For the HST part, I'm not as well versed, but you'll want to look at the place of supply rules for services: http://www.cra-arc.gc.ca/tx/bsnss/tpcs/gst-tps/gnrl/hst-tvh/srvcs/menu-eng.html

My understanding is, you charge GST/HST/QST based on where the supply is deemed to take place, which is generally where your customer is located (ie: Ontario customer gets charged HST). For non-residents, this would generally mean they are zero-rated (don't charge GST/HST). 

One final caveat: I really know nothing about Quebec taxes, but I know they can be a different animal compared to the rest of the country as far as tax rules, so please take all of this with a grain of salt. 

I would recommend you go see an accountant before you get up and running to figure all of this out in detail and make sure you get registered for the correct accounts in the proper time frames.


----------



## Market Lost (Jul 27, 2016)

smb said:


> Hi all,
> 
> I'm planning to start a self-employed online business in the Travel industry. I'm registered in Quebec, Canada.
> 
> ...


Nerd Investor has it correct - the answer according to this is no. This is based on what you are saying, which is that all transactions are outside of Canada to foreign customers.

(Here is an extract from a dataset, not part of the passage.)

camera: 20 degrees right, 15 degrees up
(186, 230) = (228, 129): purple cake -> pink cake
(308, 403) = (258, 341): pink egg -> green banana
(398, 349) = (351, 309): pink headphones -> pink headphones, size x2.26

Just for the record, the number of employees isn't relative to HST, it's just the sales that matter.


----------



## Robillard (Apr 11, 2009)

Certain countries are treating digital businesses as if they have a permanent establishment in their country if they sell to their nationals. This is grossly out of step with international standards, but it is something of which to be wary. Saudi Arabia is a bit notorious for this.


----------